Records supplied:
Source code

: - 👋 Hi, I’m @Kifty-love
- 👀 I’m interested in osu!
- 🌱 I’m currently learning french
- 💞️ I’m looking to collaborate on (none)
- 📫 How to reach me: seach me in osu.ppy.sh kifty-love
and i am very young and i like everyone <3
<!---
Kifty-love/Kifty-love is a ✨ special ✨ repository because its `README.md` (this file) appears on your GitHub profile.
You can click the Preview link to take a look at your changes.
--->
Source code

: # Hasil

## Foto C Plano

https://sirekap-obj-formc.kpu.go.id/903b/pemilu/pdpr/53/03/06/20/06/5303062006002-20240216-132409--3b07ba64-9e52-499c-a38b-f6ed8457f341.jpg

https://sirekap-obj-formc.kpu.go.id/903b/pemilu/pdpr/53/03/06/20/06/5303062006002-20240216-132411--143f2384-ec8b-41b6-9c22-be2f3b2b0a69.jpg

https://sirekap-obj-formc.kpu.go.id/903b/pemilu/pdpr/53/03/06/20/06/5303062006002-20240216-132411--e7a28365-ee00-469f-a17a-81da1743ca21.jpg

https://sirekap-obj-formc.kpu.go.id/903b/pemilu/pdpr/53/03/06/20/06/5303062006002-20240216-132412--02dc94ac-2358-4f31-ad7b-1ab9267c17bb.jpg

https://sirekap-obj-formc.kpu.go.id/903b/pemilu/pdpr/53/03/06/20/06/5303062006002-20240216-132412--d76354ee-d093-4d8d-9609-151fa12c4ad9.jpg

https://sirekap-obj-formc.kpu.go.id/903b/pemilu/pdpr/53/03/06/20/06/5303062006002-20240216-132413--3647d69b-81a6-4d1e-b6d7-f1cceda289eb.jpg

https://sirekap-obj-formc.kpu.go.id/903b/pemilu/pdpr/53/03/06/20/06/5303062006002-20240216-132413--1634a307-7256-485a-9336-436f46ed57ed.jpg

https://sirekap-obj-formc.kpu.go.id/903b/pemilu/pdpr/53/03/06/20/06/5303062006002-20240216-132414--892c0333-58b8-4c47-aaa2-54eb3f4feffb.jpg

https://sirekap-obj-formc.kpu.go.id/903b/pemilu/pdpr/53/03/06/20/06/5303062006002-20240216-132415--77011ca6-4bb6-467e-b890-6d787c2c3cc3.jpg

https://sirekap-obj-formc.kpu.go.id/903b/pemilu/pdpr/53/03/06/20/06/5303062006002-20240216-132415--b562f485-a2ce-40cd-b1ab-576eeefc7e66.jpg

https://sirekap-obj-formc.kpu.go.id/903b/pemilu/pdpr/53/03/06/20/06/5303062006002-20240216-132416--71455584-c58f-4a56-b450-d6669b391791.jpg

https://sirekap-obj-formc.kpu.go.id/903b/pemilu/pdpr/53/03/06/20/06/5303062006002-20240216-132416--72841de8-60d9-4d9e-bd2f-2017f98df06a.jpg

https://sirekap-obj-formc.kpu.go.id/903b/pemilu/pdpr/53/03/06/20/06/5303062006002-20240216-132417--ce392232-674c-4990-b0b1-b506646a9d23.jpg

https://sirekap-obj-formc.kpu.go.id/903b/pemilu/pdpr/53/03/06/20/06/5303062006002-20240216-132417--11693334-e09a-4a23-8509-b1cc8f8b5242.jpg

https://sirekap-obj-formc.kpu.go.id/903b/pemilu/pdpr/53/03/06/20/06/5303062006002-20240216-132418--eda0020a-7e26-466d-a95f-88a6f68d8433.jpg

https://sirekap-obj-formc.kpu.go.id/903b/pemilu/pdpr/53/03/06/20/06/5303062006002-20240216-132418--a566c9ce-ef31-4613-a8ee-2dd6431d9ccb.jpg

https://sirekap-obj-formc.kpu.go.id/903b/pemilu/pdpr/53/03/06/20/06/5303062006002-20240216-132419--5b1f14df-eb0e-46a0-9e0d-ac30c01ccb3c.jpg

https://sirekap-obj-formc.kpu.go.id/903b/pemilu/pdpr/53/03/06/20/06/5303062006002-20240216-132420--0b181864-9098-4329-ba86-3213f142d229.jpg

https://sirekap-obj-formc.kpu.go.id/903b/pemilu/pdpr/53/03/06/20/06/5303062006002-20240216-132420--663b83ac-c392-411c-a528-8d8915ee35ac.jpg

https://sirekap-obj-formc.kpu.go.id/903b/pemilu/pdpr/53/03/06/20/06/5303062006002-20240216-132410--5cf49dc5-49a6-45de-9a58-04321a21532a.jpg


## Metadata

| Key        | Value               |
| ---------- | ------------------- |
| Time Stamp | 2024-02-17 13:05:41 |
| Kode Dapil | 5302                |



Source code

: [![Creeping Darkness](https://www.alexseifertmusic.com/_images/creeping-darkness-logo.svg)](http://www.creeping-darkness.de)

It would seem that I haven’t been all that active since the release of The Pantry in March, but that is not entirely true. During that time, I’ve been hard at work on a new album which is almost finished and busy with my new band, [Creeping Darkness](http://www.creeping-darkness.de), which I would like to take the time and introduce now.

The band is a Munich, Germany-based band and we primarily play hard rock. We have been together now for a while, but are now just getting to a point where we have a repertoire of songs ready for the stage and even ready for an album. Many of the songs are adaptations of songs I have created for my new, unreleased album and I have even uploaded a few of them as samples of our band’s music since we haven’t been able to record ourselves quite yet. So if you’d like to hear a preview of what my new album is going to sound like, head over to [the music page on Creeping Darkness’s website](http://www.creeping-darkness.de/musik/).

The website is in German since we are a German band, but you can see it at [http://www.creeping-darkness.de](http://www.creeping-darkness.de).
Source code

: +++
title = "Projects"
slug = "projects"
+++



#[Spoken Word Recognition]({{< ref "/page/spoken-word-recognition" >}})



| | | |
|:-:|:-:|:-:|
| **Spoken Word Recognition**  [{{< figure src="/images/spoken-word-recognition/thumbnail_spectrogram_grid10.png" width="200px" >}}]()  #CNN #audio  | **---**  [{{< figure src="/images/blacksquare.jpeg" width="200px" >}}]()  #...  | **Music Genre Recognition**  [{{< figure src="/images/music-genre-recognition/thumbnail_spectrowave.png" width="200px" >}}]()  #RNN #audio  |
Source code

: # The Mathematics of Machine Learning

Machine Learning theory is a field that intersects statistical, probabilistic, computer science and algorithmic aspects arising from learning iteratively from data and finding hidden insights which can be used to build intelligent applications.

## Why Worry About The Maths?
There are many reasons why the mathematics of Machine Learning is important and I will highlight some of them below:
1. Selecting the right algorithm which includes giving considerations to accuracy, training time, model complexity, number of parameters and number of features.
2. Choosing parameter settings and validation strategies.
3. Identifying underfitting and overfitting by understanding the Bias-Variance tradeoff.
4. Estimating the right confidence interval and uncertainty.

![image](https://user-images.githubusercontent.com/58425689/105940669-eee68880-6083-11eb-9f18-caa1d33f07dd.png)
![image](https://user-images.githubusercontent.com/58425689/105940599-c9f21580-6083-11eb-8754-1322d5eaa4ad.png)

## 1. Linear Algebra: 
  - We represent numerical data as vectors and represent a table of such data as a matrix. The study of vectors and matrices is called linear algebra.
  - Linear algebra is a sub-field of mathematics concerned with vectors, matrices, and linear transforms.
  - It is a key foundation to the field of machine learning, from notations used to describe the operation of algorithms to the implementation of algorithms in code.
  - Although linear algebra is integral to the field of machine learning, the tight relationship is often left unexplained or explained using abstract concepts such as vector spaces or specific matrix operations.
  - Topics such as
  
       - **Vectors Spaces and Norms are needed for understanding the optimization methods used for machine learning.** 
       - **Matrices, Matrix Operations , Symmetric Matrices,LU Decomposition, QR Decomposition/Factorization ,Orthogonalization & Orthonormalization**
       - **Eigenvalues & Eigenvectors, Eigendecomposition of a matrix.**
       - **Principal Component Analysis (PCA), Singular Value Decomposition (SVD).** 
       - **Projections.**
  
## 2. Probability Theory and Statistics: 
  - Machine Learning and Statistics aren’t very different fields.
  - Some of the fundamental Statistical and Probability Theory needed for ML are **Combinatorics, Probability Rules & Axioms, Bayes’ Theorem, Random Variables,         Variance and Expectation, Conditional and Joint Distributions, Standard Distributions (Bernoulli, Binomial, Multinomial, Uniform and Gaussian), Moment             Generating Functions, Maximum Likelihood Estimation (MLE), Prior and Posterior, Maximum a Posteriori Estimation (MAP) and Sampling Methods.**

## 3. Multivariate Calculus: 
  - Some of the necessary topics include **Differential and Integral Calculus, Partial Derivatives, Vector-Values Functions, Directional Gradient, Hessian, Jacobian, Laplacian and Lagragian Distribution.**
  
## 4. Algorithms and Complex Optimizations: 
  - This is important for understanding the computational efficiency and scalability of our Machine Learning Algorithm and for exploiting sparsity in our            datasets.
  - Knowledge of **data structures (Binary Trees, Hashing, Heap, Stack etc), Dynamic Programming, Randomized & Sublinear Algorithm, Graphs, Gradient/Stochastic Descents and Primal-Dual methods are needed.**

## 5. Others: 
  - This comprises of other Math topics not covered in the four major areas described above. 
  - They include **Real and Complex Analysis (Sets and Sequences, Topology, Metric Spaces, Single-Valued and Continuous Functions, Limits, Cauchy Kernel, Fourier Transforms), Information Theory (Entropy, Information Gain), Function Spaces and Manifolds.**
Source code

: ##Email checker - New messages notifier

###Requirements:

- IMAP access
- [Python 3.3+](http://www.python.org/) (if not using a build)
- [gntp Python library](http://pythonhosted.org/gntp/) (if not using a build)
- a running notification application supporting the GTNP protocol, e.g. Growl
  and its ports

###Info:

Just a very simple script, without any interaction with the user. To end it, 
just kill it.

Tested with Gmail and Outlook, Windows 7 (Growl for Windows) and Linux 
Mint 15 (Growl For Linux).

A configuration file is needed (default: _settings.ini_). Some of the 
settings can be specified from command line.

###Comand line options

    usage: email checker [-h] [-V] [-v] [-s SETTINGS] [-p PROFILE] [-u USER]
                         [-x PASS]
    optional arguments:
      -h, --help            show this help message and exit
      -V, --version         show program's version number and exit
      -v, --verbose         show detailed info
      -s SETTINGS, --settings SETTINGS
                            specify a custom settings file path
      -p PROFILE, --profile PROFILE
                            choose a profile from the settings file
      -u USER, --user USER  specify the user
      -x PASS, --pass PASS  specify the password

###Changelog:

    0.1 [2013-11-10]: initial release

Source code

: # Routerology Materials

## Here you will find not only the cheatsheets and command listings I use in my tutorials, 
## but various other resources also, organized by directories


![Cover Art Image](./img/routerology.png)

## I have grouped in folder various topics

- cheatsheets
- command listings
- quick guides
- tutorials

The task: Only one stretch of the data above is needed. Restate it word for word, from the line containing "- It is a key" through the line containing "- Machine Learning", both ends included.

Exercise result:
  - It is a key foundation to the field of machine learning, from notations used to describe the operation of algorithms to the implementation of algorithms in code.
  - Although linear algebra is integral to the field of machine learning, the tight relationship is often left unexplained or explained using abstract concepts such as vector spaces or specific matrix operations.
  - Topics such as
  
       - **Vectors Spaces and Norms are needed for understanding the optimization methods used for machine learning.** 
       - **Matrices, Matrix Operations , Symmetric Matrices,LU Decomposition, QR Decomposition/Factorization ,Orthogonalization & Orthonormalization**
       - **Eigenvalues & Eigenvectors, Eigendecomposition of a matrix.**
       - **Principal Component Analysis (PCA), Singular Value Decomposition (SVD).** 
       - **Projections.**
  
## 2. Probability Theory and Statistics: 
  - Machine Learning and Statistics aren’t very different fields.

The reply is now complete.